One of the top priorities to address when reopening the pool is to formulate a plan pertaining to the cleaning and disinfection of the pool on an ongoing basis. In addition to the usual suspects (i.e., 6ft social distancing, 20 second handwashing, groups of 10 or less, etc.) associations are recommended to implement more stringent cleaning regimes and requirements to promote cleanliness and reduce the potential spread of the virus. According to the CDC, chlorine is effective in ensuring the pool water is disinfected; however, there are a myriad of other items and surfaces at a pool that should be cleaned regularly. For example: pool furniture, door handles, pool ladders, water fountains, restroom facilities, diving boards, etc. are all examples of items that will require disinfection multiple times throughout the day. For pools with lifeguards and/or pool staff, it is suggested that various times are allotted/designated throughout the day to perform disinfection of these surfaces. For SAYOR pools where there is no pool staff, hand sanitization stations and cleaning supplies (if available) should be made available to the patrons.

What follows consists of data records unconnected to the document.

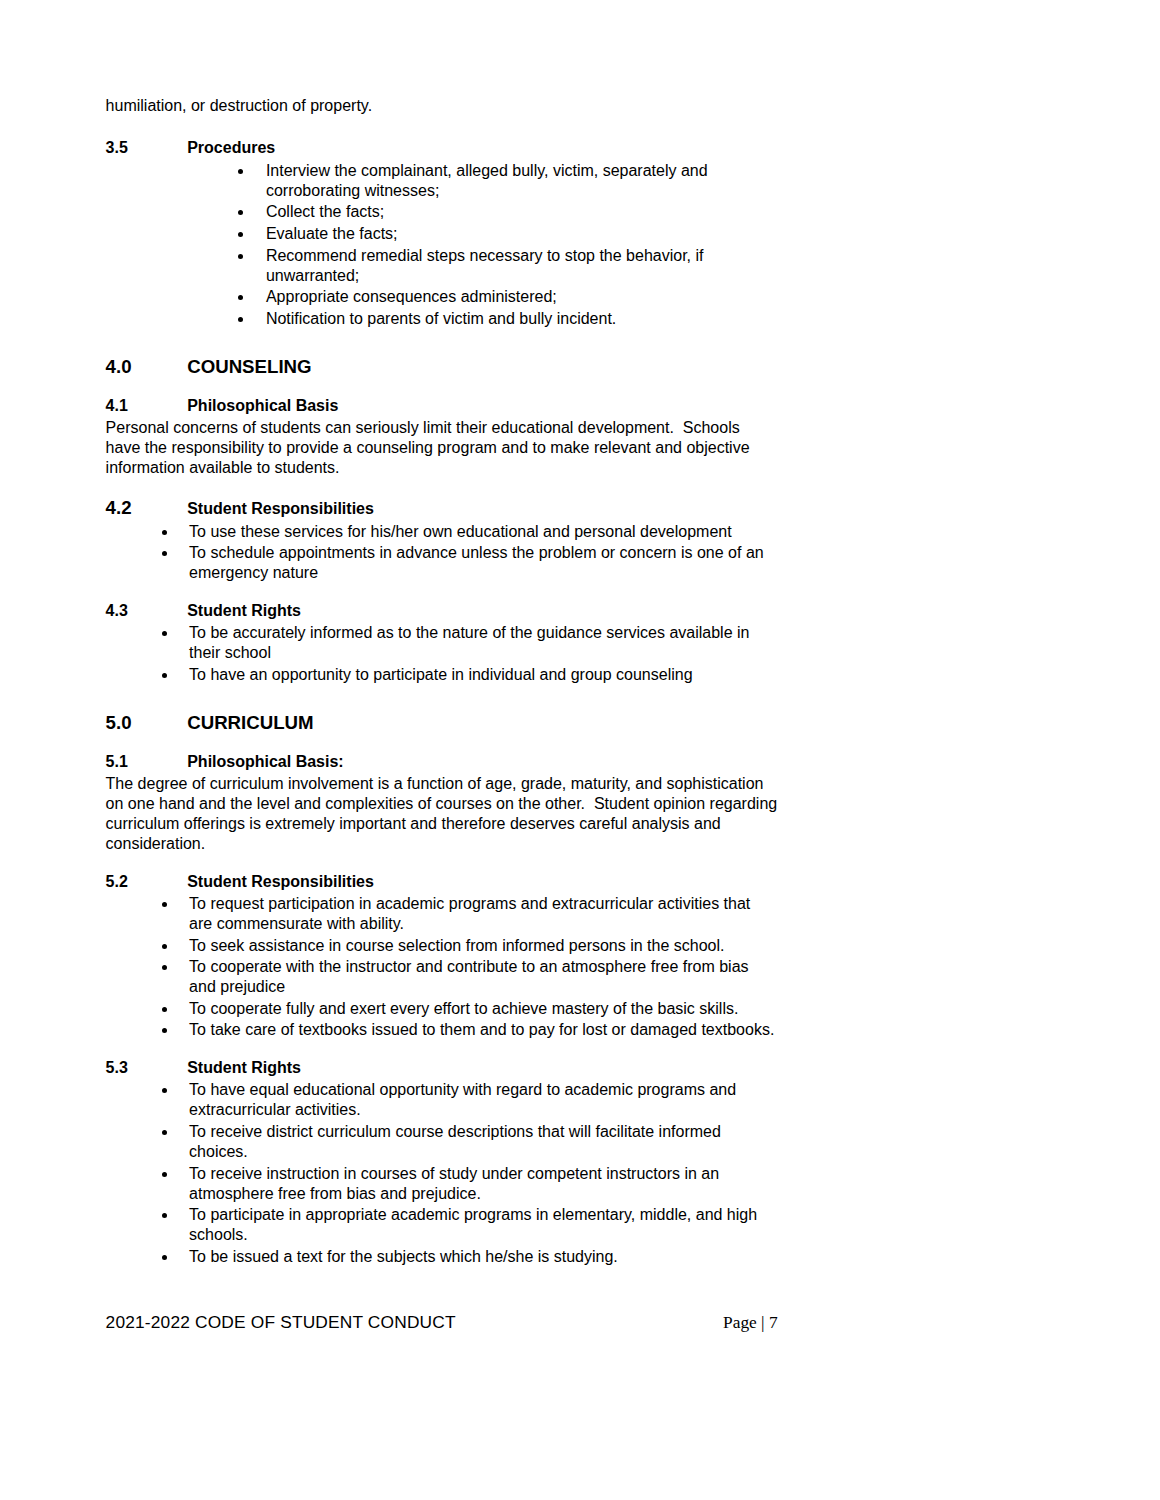humiliation, or destruction of property.
3.5 Procedures
Interview the complainant, alleged bully, victim, separately and corroborating witnesses;
Collect the facts;
Evaluate the facts;
Recommend remedial steps necessary to stop the behavior, if unwarranted;
Appropriate consequences administered;
Notification to parents of victim and bully incident.
4.0 COUNSELING
4.1 Philosophical Basis
Personal concerns of students can seriously limit their educational development. Schools have the responsibility to provide a counseling program and to make relevant and objective information available to students.
4.2 Student Responsibilities
To use these services for his/her own educational and personal development
To schedule appointments in advance unless the problem or concern is one of an emergency nature
4.3 Student Rights
To be accurately informed as to the nature of the guidance services available in their school
To have an opportunity to participate in individual and group counseling
5.0 CURRICULUM
5.1 Philosophical Basis:
The degree of curriculum involvement is a function of age, grade, maturity, and sophistication on one hand and the level and complexities of courses on the other. Student opinion regarding curriculum offerings is extremely important and therefore deserves careful analysis and consideration.
5.2 Student Responsibilities
To request participation in academic programs and extracurricular activities that are commensurate with ability.
To seek assistance in course selection from informed persons in the school.
To cooperate with the instructor and contribute to an atmosphere free from bias and prejudice
To cooperate fully and exert every effort to achieve mastery of the basic skills.
To take care of textbooks issued to them and to pay for lost or damaged textbooks.
5.3 Student Rights
To have equal educational opportunity with regard to academic programs and extracurricular activities.
To receive district curriculum course descriptions that will facilitate informed choices.
To receive instruction in courses of study under competent instructors in an atmosphere free from bias and prejudice.
To participate in appropriate academic programs in elementary, middle, and high schools.
To be issued a text for the subjects which he/she is studying.
2021-2022 CODE OF STUDENT CONDUCT Page | 7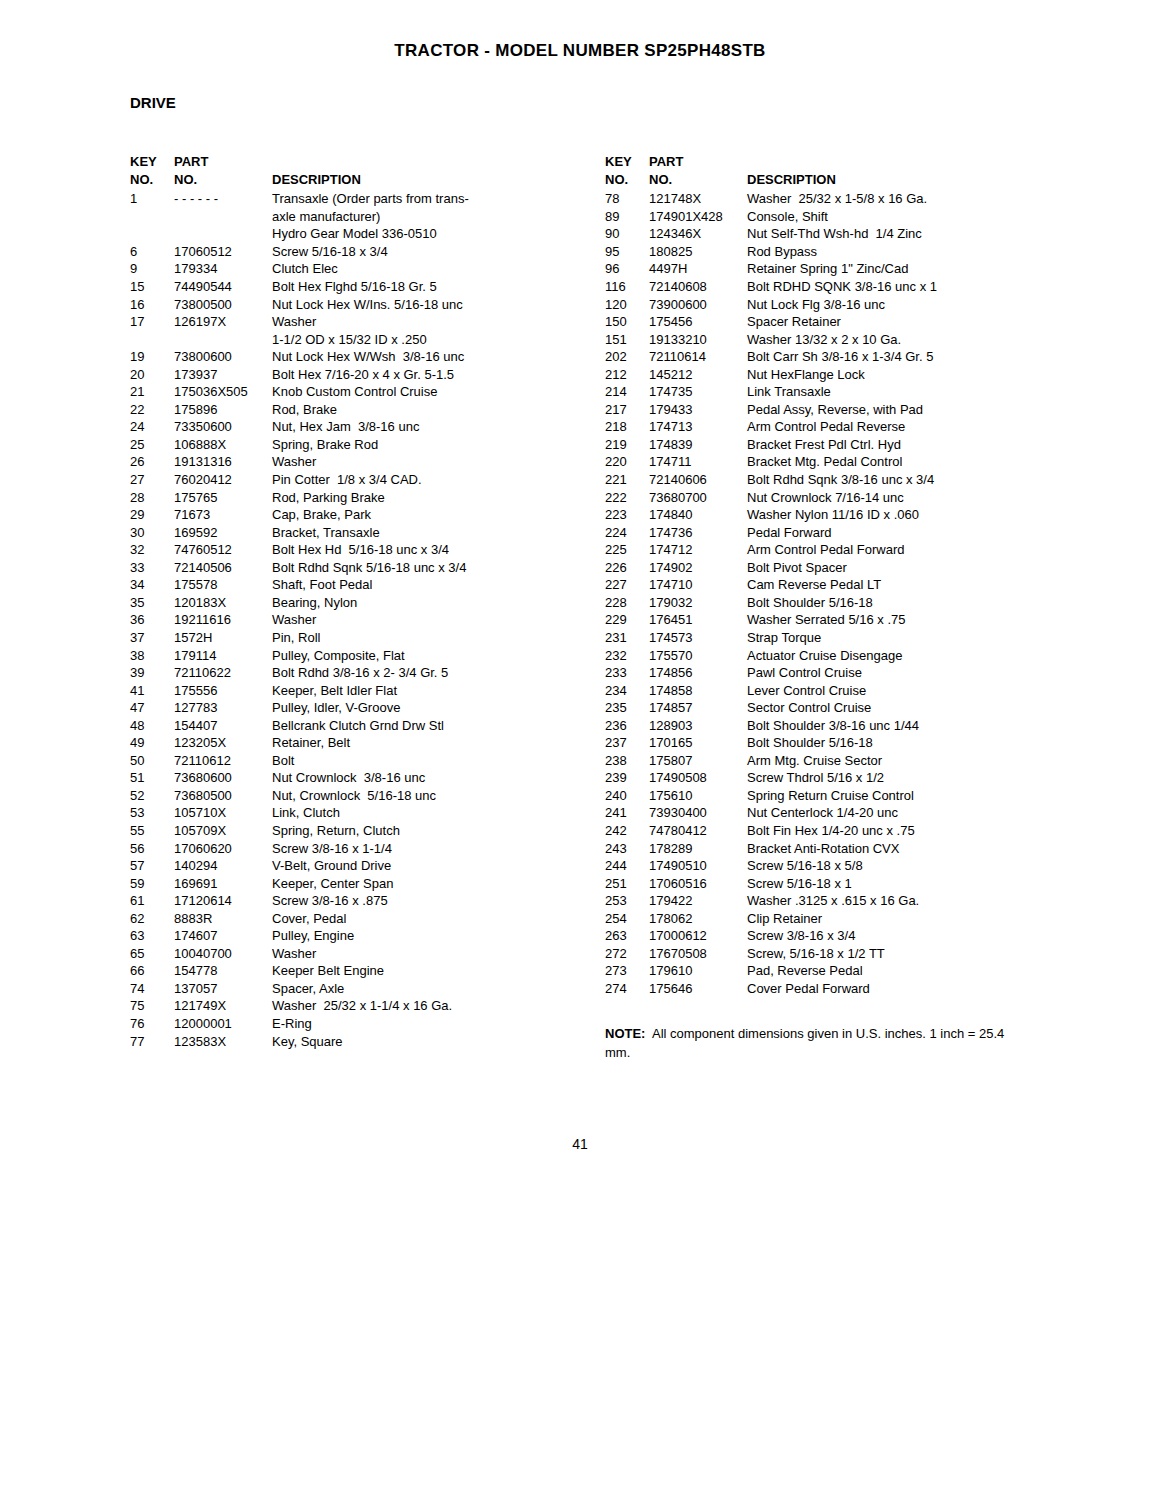TRACTOR - MODEL NUMBER SP25PH48STB
DRIVE
| KEY | PART | |
| --- | --- | --- |
| NO. | NO. | DESCRIPTION |
| 1 | - - - - - - | Transaxle (Order parts from trans- axle manufacturer) Hydro Gear Model 336-0510 |
| 6 | 17060512 | Screw 5/16-18 x 3/4 |
| 9 | 179334 | Clutch Elec |
| 15 | 74490544 | Bolt Hex Flghd 5/16-18 Gr. 5 |
| 16 | 73800500 | Nut Lock Hex W/Ins. 5/16-18 unc |
| 17 | 126197X | Washer 1-1/2 OD x 15/32 ID x .250 |
| 19 | 73800600 | Nut Lock Hex W/Wsh 3/8-16 unc |
| 20 | 173937 | Bolt Hex 7/16-20 x 4 x Gr. 5-1.5 |
| 21 | 175036X505 | Knob Custom Control Cruise |
| 22 | 175896 | Rod, Brake |
| 24 | 73350600 | Nut, Hex Jam 3/8-16 unc |
| 25 | 106888X | Spring, Brake Rod |
| 26 | 19131316 | Washer |
| 27 | 76020412 | Pin Cotter 1/8 x 3/4 CAD. |
| 28 | 175765 | Rod, Parking Brake |
| 29 | 71673 | Cap, Brake, Park |
| 30 | 169592 | Bracket, Transaxle |
| 32 | 74760512 | Bolt Hex Hd 5/16-18 unc x 3/4 |
| 33 | 72140506 | Bolt Rdhd Sqnk 5/16-18 unc x 3/4 |
| 34 | 175578 | Shaft, Foot Pedal |
| 35 | 120183X | Bearing, Nylon |
| 36 | 19211616 | Washer |
| 37 | 1572H | Pin, Roll |
| 38 | 179114 | Pulley, Composite, Flat |
| 39 | 72110622 | Bolt Rdhd 3/8-16 x 2- 3/4 Gr. 5 |
| 41 | 175556 | Keeper, Belt Idler Flat |
| 47 | 127783 | Pulley, Idler, V-Groove |
| 48 | 154407 | Bellcrank Clutch Grnd Drw Stl |
| 49 | 123205X | Retainer, Belt |
| 50 | 72110612 | Bolt |
| 51 | 73680600 | Nut Crownlock 3/8-16 unc |
| 52 | 73680500 | Nut, Crownlock 5/16-18 unc |
| 53 | 105710X | Link, Clutch |
| 55 | 105709X | Spring, Return, Clutch |
| 56 | 17060620 | Screw 3/8-16 x 1-1/4 |
| 57 | 140294 | V-Belt, Ground Drive |
| 59 | 169691 | Keeper, Center Span |
| 61 | 17120614 | Screw 3/8-16 x .875 |
| 62 | 8883R | Cover, Pedal |
| 63 | 174607 | Pulley, Engine |
| 65 | 10040700 | Washer |
| 66 | 154778 | Keeper Belt Engine |
| 74 | 137057 | Spacer, Axle |
| 75 | 121749X | Washer 25/32 x 1-1/4 x 16 Ga. |
| 76 | 12000001 | E-Ring |
| 77 | 123583X | Key, Square |
| KEY | PART | |
| --- | --- | --- |
| NO. | NO. | DESCRIPTION |
| 78 | 121748X | Washer 25/32 x 1-5/8 x 16 Ga. |
| 89 | 174901X428 | Console, Shift |
| 90 | 124346X | Nut Self-Thd Wsh-hd 1/4 Zinc |
| 95 | 180825 | Rod Bypass |
| 96 | 4497H | Retainer Spring 1" Zinc/Cad |
| 116 | 72140608 | Bolt RDHD SQNK 3/8-16 unc x 1 |
| 120 | 73900600 | Nut Lock Flg 3/8-16 unc |
| 150 | 175456 | Spacer Retainer |
| 151 | 19133210 | Washer 13/32 x 2 x 10 Ga. |
| 202 | 72110614 | Bolt Carr Sh 3/8-16 x 1-3/4 Gr. 5 |
| 212 | 145212 | Nut HexFlange Lock |
| 214 | 174735 | Link Transaxle |
| 217 | 179433 | Pedal Assy, Reverse, with Pad |
| 218 | 174713 | Arm Control Pedal Reverse |
| 219 | 174839 | Bracket Frest Pdl Ctrl. Hyd |
| 220 | 174711 | Bracket Mtg. Pedal Control |
| 221 | 72140606 | Bolt Rdhd Sqnk 3/8-16 unc x 3/4 |
| 222 | 73680700 | Nut Crownlock 7/16-14 unc |
| 223 | 174840 | Washer Nylon 11/16 ID x .060 |
| 224 | 174736 | Pedal Forward |
| 225 | 174712 | Arm Control Pedal Forward |
| 226 | 174902 | Bolt Pivot Spacer |
| 227 | 174710 | Cam Reverse Pedal LT |
| 228 | 179032 | Bolt Shoulder 5/16-18 |
| 229 | 176451 | Washer Serrated 5/16 x .75 |
| 231 | 174573 | Strap Torque |
| 232 | 175570 | Actuator Cruise Disengage |
| 233 | 174856 | Pawl Control Cruise |
| 234 | 174858 | Lever Control Cruise |
| 235 | 174857 | Sector Control Cruise |
| 236 | 128903 | Bolt Shoulder 3/8-16 unc 1/44 |
| 237 | 170165 | Bolt Shoulder 5/16-18 |
| 238 | 175807 | Arm Mtg. Cruise Sector |
| 239 | 17490508 | Screw Thdrol 5/16 x 1/2 |
| 240 | 175610 | Spring Return Cruise Control |
| 241 | 73930400 | Nut Centerlock 1/4-20 unc |
| 242 | 74780412 | Bolt Fin Hex 1/4-20 unc x .75 |
| 243 | 178289 | Bracket Anti-Rotation CVX |
| 244 | 17490510 | Screw 5/16-18 x 5/8 |
| 251 | 17060516 | Screw 5/16-18 x 1 |
| 253 | 179422 | Washer .3125 x .615 x 16 Ga. |
| 254 | 178062 | Clip Retainer |
| 263 | 17000612 | Screw 3/8-16 x 3/4 |
| 272 | 17670508 | Screw, 5/16-18 x 1/2 TT |
| 273 | 179610 | Pad, Reverse Pedal |
| 274 | 175646 | Cover Pedal Forward |
NOTE: All component dimensions given in U.S. inches. 1 inch = 25.4 mm.
41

Signage should also be posted at the pools advising patrons to use proper hygiene and cleaning techniques while visiting the pool. Additionally, associations should consider other steps that can be taken to prevent the spread of Covid-19. By way of example, an association could remove all pool furniture (chairs, tables, etc.) and patrons could be required to bring their owner pool furniture to the pool. Group games such as water polo, water volleyball, etc. should be prohibited. An association should also consider limiting the number of patrons permitted to use the pool at any given time and limiting the duration of use for patrons. In order to implement this limitation aspect, an association could use pool/gate monitors. Pool/gate monitors can check ID’s and keep track of the number of patrons using the pool at any given time in addition to assisting with performing cleaning/disinfection of the pool during designated cleaning times throughout the day. Lastly, it is suggested that associations require pool patrons to execute a waiver/release prior to using the pool facility. Slowly but surely life will return to normal, in the meantime, associations should continue to stay vigilant while adapting to a post-pandemic world.